* _WHAT IS EXPECTED_
Count up the lines in the listing below that hold "round", and answer with the total alone.
---
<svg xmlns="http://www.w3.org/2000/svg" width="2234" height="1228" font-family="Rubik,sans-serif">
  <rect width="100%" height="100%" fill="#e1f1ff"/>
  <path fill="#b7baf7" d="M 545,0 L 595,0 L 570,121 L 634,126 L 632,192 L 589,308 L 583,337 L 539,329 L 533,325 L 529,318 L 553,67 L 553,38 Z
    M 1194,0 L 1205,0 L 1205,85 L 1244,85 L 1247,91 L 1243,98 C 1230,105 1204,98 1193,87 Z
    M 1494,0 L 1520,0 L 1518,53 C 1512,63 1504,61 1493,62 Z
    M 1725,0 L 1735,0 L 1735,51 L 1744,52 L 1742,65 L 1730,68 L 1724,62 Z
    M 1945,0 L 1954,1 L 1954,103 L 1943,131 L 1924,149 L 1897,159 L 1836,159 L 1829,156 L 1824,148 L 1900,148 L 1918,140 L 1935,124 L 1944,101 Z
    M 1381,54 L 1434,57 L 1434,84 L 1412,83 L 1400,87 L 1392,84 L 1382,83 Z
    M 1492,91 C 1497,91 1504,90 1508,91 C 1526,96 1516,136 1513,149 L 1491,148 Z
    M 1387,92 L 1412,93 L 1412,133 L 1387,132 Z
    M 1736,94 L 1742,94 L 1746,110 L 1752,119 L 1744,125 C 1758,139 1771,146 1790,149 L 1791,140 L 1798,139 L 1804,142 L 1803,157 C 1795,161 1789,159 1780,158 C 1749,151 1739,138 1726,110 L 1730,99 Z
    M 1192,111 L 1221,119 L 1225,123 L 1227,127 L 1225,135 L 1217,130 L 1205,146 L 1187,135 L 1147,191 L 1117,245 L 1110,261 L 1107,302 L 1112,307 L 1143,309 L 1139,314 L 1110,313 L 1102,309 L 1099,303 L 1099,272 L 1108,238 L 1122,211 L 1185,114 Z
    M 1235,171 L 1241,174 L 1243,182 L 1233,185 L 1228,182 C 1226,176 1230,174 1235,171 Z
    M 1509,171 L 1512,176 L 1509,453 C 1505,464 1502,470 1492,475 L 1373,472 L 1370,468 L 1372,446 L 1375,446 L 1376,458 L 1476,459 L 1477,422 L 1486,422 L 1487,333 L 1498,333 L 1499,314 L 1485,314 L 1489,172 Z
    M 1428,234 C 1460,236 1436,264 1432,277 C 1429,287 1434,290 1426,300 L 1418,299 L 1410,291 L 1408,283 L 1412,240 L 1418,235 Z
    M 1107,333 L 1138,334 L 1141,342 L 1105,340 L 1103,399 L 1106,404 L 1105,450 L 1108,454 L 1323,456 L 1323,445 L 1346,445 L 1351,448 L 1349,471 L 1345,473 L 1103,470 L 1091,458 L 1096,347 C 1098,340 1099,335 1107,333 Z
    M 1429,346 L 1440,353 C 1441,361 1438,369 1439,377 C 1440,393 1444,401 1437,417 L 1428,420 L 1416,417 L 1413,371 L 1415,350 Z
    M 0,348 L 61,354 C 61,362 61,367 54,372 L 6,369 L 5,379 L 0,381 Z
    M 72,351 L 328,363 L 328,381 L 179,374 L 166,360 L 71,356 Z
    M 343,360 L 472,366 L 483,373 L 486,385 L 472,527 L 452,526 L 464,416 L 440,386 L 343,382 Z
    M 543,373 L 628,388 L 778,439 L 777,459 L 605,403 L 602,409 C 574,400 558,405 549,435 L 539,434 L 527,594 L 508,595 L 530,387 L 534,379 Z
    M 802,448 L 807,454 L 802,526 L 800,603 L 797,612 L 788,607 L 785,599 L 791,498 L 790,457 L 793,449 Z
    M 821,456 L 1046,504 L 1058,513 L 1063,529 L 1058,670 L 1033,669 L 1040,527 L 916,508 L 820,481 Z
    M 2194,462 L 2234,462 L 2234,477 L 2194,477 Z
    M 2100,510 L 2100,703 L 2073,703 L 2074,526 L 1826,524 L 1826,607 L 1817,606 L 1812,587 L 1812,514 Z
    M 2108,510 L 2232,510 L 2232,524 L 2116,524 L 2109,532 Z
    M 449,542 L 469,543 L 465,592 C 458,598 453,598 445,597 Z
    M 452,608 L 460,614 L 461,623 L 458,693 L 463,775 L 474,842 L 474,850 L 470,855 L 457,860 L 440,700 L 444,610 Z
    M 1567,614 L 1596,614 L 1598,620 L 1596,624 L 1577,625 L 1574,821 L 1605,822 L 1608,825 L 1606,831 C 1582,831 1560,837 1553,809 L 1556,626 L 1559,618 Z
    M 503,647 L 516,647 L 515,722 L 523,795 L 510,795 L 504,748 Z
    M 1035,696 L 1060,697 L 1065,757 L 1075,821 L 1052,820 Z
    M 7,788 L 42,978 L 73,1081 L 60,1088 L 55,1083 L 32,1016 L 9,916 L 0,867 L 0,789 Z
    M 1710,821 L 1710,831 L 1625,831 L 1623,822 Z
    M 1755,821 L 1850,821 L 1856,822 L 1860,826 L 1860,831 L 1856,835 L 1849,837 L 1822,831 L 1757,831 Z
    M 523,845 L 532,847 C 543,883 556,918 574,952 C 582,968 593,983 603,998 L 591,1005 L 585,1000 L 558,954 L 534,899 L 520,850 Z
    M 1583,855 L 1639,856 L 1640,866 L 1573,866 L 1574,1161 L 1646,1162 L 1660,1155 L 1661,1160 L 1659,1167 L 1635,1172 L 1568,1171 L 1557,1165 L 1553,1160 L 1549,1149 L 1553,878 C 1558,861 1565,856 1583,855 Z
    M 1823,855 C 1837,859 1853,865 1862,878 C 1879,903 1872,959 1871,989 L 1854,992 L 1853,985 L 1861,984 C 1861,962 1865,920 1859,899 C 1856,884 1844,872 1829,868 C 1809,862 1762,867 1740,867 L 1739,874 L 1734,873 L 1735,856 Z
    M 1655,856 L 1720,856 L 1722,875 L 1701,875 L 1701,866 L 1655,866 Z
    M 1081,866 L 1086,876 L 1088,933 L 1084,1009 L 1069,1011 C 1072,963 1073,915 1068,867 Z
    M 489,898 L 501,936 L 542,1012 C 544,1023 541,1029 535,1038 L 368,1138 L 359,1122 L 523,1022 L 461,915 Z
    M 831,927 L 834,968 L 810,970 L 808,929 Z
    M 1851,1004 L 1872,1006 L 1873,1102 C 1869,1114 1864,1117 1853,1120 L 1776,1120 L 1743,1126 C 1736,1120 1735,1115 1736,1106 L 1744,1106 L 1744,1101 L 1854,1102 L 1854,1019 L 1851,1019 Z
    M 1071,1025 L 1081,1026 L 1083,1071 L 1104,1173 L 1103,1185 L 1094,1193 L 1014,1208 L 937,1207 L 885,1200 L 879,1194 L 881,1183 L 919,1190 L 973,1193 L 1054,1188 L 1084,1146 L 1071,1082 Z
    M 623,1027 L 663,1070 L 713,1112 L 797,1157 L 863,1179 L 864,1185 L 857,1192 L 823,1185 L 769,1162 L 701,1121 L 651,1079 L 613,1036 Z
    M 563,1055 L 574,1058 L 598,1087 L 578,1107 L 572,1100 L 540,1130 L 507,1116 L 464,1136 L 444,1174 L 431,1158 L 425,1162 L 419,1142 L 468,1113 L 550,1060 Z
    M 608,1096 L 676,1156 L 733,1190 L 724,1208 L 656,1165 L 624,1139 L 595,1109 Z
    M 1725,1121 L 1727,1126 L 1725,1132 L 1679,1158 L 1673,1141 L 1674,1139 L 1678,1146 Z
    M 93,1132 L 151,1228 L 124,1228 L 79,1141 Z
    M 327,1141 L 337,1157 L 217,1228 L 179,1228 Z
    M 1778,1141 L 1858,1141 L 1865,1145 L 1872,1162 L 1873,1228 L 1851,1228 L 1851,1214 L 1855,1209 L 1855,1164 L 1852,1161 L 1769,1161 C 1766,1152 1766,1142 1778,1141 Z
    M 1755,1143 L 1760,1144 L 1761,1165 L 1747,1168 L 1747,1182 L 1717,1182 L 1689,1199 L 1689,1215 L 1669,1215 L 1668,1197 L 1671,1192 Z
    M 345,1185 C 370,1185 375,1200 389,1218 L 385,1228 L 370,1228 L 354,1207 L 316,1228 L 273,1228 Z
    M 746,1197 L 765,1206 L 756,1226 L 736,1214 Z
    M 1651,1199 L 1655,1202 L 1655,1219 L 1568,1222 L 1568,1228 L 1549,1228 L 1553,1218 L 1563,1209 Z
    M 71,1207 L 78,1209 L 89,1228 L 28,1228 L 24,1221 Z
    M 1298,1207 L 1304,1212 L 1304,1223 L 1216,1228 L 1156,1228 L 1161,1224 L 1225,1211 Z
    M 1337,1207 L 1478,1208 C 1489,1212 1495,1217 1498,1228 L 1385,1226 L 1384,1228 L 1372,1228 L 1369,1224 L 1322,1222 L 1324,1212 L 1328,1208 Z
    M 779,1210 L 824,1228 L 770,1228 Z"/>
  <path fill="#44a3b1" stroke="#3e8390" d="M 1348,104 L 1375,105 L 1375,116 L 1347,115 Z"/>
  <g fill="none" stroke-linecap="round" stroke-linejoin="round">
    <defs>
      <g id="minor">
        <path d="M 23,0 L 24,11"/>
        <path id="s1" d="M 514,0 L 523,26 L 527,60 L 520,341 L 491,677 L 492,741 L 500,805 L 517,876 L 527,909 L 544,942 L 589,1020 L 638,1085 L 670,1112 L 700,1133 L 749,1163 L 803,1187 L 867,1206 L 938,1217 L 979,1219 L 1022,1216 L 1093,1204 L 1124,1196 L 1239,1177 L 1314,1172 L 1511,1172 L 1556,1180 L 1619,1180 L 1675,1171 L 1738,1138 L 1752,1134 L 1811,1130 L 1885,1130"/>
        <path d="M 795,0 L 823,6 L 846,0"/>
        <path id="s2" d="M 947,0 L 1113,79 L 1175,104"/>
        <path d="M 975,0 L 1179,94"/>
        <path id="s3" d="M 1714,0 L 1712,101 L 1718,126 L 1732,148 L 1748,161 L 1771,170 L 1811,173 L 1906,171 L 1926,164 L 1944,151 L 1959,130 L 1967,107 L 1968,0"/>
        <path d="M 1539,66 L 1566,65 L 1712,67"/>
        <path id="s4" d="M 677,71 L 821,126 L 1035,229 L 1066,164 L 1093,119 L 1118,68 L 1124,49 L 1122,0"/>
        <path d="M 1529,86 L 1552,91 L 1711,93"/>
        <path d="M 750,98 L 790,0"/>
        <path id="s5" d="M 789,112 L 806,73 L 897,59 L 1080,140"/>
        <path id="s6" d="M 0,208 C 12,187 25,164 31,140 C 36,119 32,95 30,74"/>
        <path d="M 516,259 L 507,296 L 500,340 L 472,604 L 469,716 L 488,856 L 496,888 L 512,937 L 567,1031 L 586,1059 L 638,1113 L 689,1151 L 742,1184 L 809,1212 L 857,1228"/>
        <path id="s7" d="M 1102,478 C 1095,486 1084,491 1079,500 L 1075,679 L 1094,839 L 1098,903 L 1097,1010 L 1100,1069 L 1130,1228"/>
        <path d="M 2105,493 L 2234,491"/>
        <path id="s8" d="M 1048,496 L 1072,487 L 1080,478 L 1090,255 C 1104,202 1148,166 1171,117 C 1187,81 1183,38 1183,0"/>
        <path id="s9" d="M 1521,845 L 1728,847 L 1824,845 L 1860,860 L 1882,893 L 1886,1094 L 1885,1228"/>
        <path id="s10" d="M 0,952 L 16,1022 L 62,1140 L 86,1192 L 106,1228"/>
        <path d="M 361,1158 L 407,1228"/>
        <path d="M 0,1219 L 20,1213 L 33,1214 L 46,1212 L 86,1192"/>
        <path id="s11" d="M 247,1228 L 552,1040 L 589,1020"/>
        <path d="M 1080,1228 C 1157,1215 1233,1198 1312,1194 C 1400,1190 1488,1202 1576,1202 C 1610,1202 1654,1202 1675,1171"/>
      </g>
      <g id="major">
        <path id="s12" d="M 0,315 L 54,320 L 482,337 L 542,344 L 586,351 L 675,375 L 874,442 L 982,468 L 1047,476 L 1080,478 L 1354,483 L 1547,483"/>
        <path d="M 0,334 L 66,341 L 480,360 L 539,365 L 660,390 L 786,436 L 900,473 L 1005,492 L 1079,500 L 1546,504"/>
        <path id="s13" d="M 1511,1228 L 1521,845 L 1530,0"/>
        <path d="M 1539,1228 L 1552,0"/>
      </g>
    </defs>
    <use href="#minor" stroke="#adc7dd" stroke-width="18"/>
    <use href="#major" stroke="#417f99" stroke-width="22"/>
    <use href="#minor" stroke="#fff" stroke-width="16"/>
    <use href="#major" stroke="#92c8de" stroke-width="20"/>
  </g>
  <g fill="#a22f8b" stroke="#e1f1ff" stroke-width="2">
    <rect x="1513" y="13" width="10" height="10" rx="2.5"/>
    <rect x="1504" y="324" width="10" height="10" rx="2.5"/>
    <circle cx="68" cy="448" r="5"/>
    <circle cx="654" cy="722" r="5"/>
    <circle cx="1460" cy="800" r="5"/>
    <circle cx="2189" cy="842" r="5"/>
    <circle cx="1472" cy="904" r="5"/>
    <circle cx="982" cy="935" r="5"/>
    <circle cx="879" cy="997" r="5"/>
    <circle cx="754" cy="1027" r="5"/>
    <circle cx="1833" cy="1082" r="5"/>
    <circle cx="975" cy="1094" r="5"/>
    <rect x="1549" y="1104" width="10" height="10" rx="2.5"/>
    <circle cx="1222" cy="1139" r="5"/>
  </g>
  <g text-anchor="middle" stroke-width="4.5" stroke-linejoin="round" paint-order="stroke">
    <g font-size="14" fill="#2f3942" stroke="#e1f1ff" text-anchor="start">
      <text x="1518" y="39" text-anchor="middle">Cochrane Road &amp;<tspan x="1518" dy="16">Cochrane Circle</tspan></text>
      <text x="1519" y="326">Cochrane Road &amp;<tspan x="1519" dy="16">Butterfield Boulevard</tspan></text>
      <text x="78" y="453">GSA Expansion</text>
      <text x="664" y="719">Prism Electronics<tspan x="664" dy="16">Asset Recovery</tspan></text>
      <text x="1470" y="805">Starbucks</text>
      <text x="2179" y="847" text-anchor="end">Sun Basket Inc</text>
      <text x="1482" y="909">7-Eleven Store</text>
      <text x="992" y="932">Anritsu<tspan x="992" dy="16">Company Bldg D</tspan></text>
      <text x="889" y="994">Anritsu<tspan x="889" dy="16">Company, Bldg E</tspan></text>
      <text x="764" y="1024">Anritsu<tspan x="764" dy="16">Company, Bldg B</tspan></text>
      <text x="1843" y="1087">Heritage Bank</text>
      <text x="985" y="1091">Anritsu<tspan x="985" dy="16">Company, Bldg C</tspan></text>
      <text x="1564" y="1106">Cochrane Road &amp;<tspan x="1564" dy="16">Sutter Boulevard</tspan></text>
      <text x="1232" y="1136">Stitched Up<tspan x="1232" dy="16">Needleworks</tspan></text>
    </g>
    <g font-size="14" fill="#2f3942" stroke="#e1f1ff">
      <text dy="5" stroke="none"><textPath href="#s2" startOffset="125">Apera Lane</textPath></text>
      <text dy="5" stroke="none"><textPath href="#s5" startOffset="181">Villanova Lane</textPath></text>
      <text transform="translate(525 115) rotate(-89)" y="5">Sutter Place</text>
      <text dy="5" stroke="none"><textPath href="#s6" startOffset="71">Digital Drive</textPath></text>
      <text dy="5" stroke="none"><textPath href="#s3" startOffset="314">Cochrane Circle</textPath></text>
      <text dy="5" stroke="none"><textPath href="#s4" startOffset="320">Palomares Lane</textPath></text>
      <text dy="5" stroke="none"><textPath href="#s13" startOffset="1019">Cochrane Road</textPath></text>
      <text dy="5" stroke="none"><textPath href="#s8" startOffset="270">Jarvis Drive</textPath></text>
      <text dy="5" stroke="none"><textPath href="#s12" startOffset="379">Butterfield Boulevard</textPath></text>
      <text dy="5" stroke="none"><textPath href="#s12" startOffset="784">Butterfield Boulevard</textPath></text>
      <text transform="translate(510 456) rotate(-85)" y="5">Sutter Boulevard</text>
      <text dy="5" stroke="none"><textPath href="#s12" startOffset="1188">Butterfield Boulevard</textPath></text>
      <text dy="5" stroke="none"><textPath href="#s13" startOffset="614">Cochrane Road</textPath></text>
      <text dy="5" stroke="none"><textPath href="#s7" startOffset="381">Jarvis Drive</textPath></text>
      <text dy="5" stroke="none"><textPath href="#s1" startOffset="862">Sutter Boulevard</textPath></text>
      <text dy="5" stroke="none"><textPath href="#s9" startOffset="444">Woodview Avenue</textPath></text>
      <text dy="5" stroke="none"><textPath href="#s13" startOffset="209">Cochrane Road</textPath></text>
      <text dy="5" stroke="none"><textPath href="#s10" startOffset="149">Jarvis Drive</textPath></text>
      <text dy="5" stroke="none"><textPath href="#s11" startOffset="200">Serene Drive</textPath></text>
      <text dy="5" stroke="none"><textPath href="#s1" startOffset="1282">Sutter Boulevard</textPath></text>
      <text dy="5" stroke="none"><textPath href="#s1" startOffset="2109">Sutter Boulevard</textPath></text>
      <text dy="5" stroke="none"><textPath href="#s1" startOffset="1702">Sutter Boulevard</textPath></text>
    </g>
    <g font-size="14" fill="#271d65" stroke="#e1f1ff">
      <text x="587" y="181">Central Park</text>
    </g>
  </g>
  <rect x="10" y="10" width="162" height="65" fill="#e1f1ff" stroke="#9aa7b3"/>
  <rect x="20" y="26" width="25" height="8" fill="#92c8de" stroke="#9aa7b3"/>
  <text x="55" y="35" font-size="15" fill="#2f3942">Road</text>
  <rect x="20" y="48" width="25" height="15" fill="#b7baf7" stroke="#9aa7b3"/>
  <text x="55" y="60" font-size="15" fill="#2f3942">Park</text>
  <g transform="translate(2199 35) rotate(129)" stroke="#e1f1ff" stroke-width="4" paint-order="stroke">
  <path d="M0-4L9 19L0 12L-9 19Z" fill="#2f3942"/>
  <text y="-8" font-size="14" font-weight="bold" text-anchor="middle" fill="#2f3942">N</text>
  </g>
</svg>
---
* _EXERCISE OUTPUT_
2